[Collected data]
Content starts
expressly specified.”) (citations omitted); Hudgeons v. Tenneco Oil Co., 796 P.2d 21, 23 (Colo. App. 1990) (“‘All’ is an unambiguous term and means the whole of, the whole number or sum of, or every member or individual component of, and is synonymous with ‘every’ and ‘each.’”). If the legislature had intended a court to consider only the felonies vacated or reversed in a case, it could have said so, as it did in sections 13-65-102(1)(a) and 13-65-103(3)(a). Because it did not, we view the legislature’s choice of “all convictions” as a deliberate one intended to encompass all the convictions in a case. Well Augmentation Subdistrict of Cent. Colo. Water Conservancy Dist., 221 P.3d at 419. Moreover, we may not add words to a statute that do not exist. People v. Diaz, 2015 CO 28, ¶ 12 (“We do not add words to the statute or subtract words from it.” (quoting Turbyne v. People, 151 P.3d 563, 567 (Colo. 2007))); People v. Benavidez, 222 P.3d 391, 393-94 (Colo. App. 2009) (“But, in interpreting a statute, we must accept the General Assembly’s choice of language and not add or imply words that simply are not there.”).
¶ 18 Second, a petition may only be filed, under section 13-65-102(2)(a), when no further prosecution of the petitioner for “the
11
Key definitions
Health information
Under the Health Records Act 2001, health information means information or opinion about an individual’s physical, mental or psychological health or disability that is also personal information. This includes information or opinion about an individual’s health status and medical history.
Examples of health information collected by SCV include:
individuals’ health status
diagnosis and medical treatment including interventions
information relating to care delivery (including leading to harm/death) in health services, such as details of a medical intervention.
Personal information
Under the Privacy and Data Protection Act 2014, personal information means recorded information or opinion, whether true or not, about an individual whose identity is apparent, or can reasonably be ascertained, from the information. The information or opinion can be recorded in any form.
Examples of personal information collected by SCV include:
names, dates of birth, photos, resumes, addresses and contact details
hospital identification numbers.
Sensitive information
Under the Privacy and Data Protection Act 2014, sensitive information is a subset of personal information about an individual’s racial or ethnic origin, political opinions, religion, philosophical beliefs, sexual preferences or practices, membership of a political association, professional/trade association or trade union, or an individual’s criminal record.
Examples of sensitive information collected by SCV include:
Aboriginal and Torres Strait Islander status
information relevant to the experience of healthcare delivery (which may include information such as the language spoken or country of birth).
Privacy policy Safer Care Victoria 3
Content ends
§ Problem requirements
Those lines of the records that contain the string "language" should be identified and copied.

§ Written solution
expressly specified.”) (citations omitted); Hudgeons v. Tenneco Oil Co., 796 P.2d 21, 23 (Colo. App. 1990) (“‘All’ is an unambiguous term and means the whole of, the whole number or sum of, or every member or individual component of, and is synonymous with ‘every’ and ‘each.’”). If the legislature had intended a court to consider only the felonies vacated or reversed in a case, it could have said so, as it did in sections 13-65-102(1)(a) and 13-65-103(3)(a). Because it did not, we view the legislature’s choice of “all convictions” as a deliberate one intended to encompass all the convictions in a case. Well Augmentation Subdistrict of Cent. Colo. Water Conservancy Dist., 221 P.3d at 419. Moreover, we may not add words to a statute that do not exist. People v. Diaz, 2015 CO 28, ¶ 12 (“We do not add words to the statute or subtract words from it.” (quoting Turbyne v. People, 151 P.3d 563, 567 (Colo. 2007))); People v. Benavidez, 222 P.3d 391, 393-94 (Colo. App. 2009) (“But, in interpreting a statute, we must accept the General Assembly’s choice of language and not add or imply words that simply are not there.”).
information relevant to the experience of healthcare delivery (which may include information such as the language spoken or country of birth).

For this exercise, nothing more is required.